Trying to train with GPU instead of CPU #2429

Open tedi14 opened 3 months ago

tedi14 commented 3 months ago

Hello, I am a student working on a project trying to understand how nnUNet works with TotalSegmentator. I was wondering how am I supposed to type in a command so the training happens on the GPUs. Also I wanted to ask how can I get to see the contouring it has made after the training? I am quite new to all this any help and guidance will be very appreciated :) I asked on the TotalSegmentator GitHub but I am still not sure so I thought it will be worth asking here. It always seems to go onto 100% usage of the CPU even if I add cuda:0 into the command for training. How can I make it so it trains on multiple GPUs instead of the CPU. I am also not sure on how to get rstruct contours from my own pretrained_weights.

It keeps on giving this type of Error image

Also not sure whats happening here:

image

gaojh135 commented 3 months ago

you can try this command: CUDA_VISIBLE_DEVICES=0 nnuNetv2 train 800 3d fullres 4 --disable checkpointing -tr nnUNetTrainer 1epoch if you want to use multiple GPUs for training,you can do like this: nnUNetv2_train DATASET_NAME_OR_ID 2d 0 [--npz] -num_gpus X

Using multiple GPUs for training ->how_to_use_nnunet

tedi14 commented 3 months ago

Hi, Thanks for the reply It tells me that CUDA_VISIBLE_DEVICES isn't a recognised command. Have I not downloaded something?

gaojh135 commented 3 months ago

Yeah, CMD can not recognize the command. You can try running command on Git bash.

tedi14 commented 3 months ago

I still seem to get a similar issue image

gaojh135 commented 3 months ago

try to set batch size = 1?

tedi14 commented 3 months ago

It doesn't change the error still the same issue

gaojh135 commented 3 months ago

Can you take a complete screenshot? Start by entering commands. Try using the default trainer?

tedi14 commented 3 months ago

image image

and here is with regular trainer

image image

gaojh135 commented 3 months ago

I noticed this error: "Not enough memory resources are available to process this command." How much memory do you have available when running this command? Were you able to observe any memory spikes or instances where the memory was fully utilized?

tedi14 commented 3 months ago

Hi sorry for the late reply there is 96GB of memory available wouldn't that be enough?

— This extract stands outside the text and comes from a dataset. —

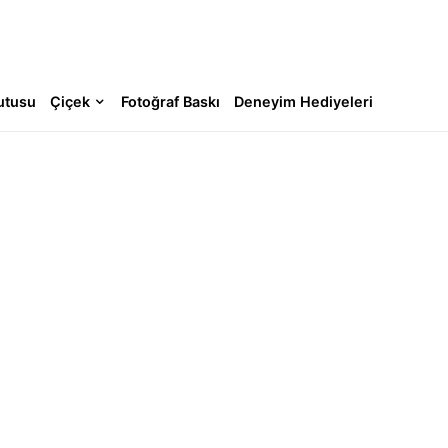
utusu
Çiçek
Fotoğraf Baskı
Deneyim Hediyeleri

gaojh135 commented 3 months ago

Have you tried running it on Ubuntu? Windows often has various issues like this, which I frequently encounter as well during execution. It might be due to compatibility problems. Someone else has encountered a similar issue as well. https://github.com/MIC-DKFZ/nnUNet/issues/1652

LalithShiyam commented 3 months ago

Hi @tedi14,

You need to check the gpu utilisation. Please either use nvidia-smi or some option available in windows to see how much GPU is being used and what is using the GPU. If its a memory lock, you need to release it and then it should work - probably after a restart ;)

Cheers, Lalith

haosun-cb commented 1 month ago

For the second issue if it is not solved yet:

We encountered exactly the same problem today, on a system of 96GB RAM. It turns out to be the data uncompressing issue (or plan and preprocess issue). We are not sure about the root cause, however, it was solved after removing all the .npy (not *_seg.npy) under nnUNet_preprocessed folder.

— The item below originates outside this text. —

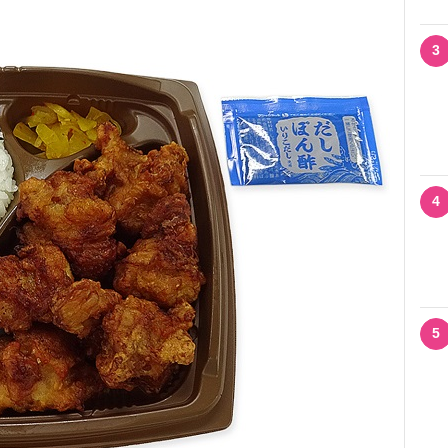
3
4
5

The training script then redid the dataset uncompressing and it worked. So would recommend try clear up enough disk space, delete your dataset under preprocessed folder. Retry plan and preprocess with a smaller -np number.

TaWald commented 1 week ago

Hey @tedi14 is this issue still persisting? If yes it would be great if you could post what the issue was and close this issue.